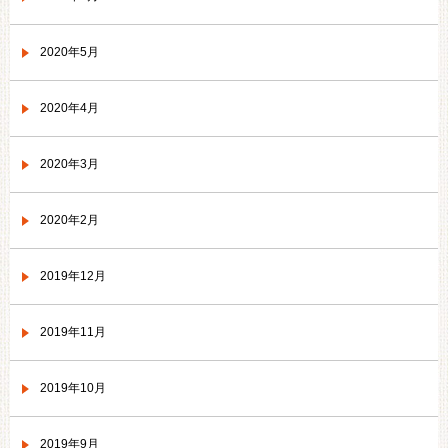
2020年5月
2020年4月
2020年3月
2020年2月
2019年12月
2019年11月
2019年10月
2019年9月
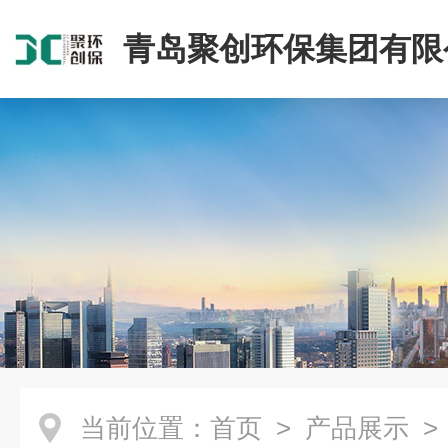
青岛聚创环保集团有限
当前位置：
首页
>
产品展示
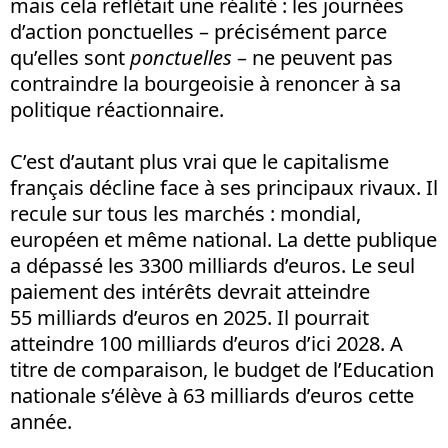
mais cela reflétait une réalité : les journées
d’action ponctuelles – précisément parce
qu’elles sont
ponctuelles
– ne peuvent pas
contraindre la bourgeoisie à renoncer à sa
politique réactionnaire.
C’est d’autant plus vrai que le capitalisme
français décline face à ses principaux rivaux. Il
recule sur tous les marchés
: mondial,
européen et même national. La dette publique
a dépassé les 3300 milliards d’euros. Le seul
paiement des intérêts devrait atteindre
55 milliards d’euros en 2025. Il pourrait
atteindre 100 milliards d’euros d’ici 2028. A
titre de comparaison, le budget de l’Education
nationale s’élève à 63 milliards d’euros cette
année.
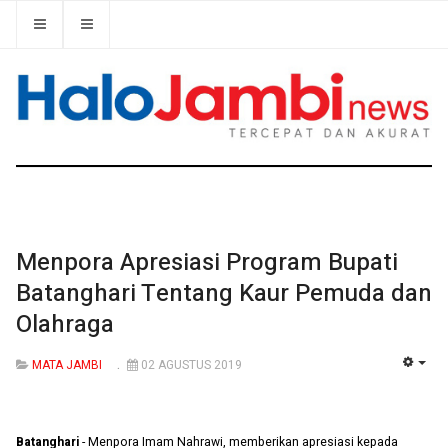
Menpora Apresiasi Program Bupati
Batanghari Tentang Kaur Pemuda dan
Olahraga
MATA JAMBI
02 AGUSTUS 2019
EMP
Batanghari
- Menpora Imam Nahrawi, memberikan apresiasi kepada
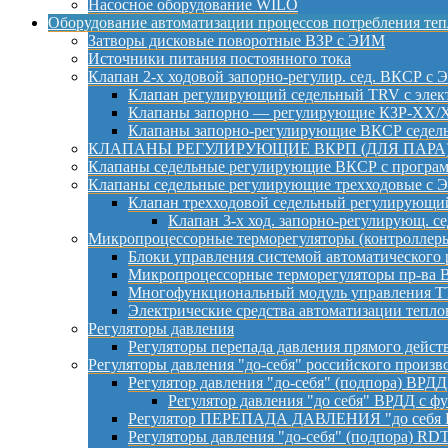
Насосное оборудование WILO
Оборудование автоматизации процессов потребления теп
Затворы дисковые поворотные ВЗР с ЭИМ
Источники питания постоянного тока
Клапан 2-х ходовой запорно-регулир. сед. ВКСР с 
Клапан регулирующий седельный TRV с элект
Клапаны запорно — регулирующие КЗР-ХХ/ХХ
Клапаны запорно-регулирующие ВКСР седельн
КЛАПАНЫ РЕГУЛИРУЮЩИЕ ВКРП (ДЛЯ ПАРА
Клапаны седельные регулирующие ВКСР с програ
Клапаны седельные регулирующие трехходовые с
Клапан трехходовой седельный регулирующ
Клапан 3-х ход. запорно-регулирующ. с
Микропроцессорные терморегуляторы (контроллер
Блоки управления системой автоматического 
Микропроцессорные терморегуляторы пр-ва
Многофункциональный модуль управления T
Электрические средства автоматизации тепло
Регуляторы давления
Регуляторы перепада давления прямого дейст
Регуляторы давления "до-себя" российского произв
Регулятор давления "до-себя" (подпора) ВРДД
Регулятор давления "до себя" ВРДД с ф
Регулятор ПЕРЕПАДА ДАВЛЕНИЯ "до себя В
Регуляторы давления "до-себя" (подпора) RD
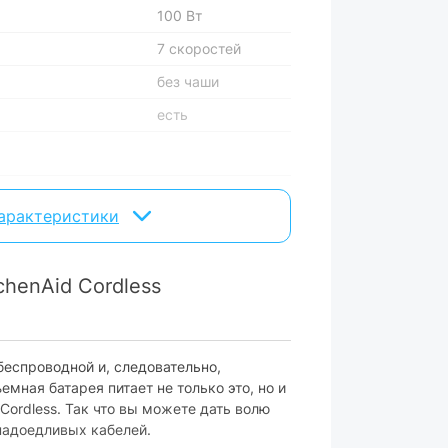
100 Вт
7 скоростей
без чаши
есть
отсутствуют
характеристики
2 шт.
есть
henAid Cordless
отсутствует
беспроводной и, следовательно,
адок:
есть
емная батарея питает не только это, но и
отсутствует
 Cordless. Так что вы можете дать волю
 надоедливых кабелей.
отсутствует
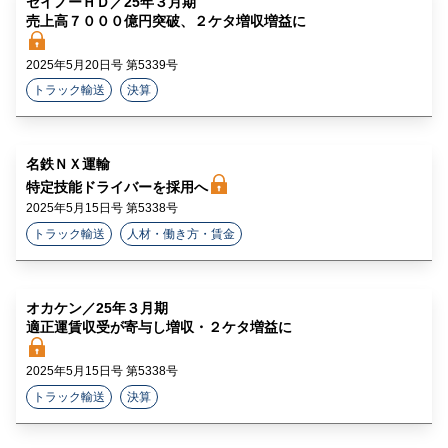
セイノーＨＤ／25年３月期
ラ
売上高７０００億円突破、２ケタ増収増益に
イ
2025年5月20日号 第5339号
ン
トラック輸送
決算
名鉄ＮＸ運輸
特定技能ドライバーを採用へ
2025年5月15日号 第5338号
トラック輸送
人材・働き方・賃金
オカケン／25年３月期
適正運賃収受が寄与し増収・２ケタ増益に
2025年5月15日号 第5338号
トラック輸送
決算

● ● ● ● ●

This exercise needs every line of the listing that contains the word "ВКСР".

Клапан 2-х ходовой запорно-регулир. сед. ВКСР с 
Клапаны запорно-регулирующие ВКСР седельн
Клапаны седельные регулирующие ВКСР с програ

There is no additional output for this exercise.